▶ INFORMATION:
_ _ _
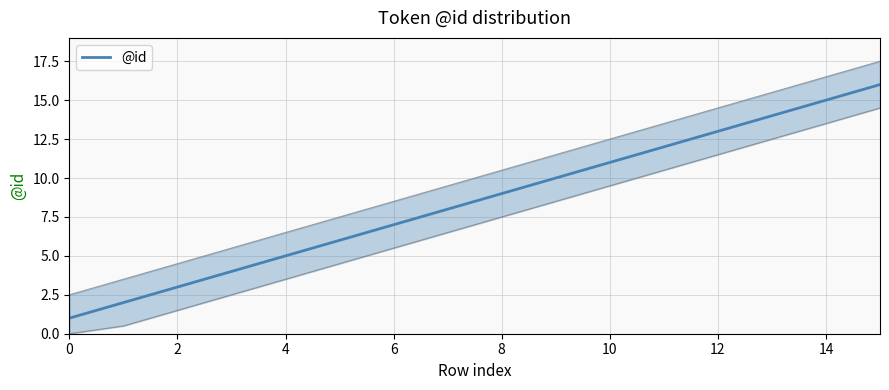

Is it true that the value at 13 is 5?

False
_ _ _
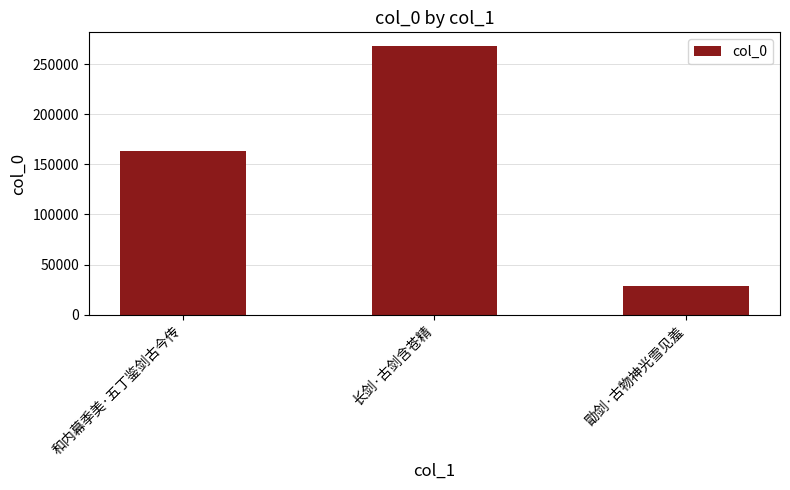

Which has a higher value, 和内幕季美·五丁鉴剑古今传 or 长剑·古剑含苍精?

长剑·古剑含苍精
_ _ _
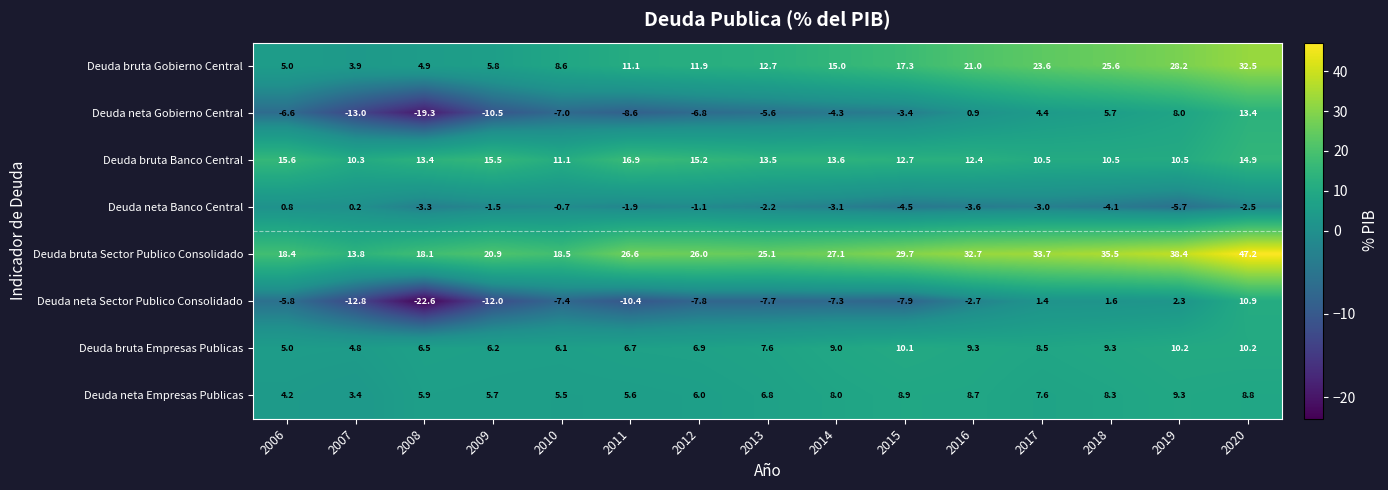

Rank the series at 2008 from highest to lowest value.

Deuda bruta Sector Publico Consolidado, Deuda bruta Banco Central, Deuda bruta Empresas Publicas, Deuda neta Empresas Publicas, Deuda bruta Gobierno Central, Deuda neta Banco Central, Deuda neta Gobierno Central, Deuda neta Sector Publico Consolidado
_ _ _
▶ WHAT IS REQUIRED: State how many of the lines above contain the string "value", giving only the number.

▶ ANSWER FOR THE TASK: 3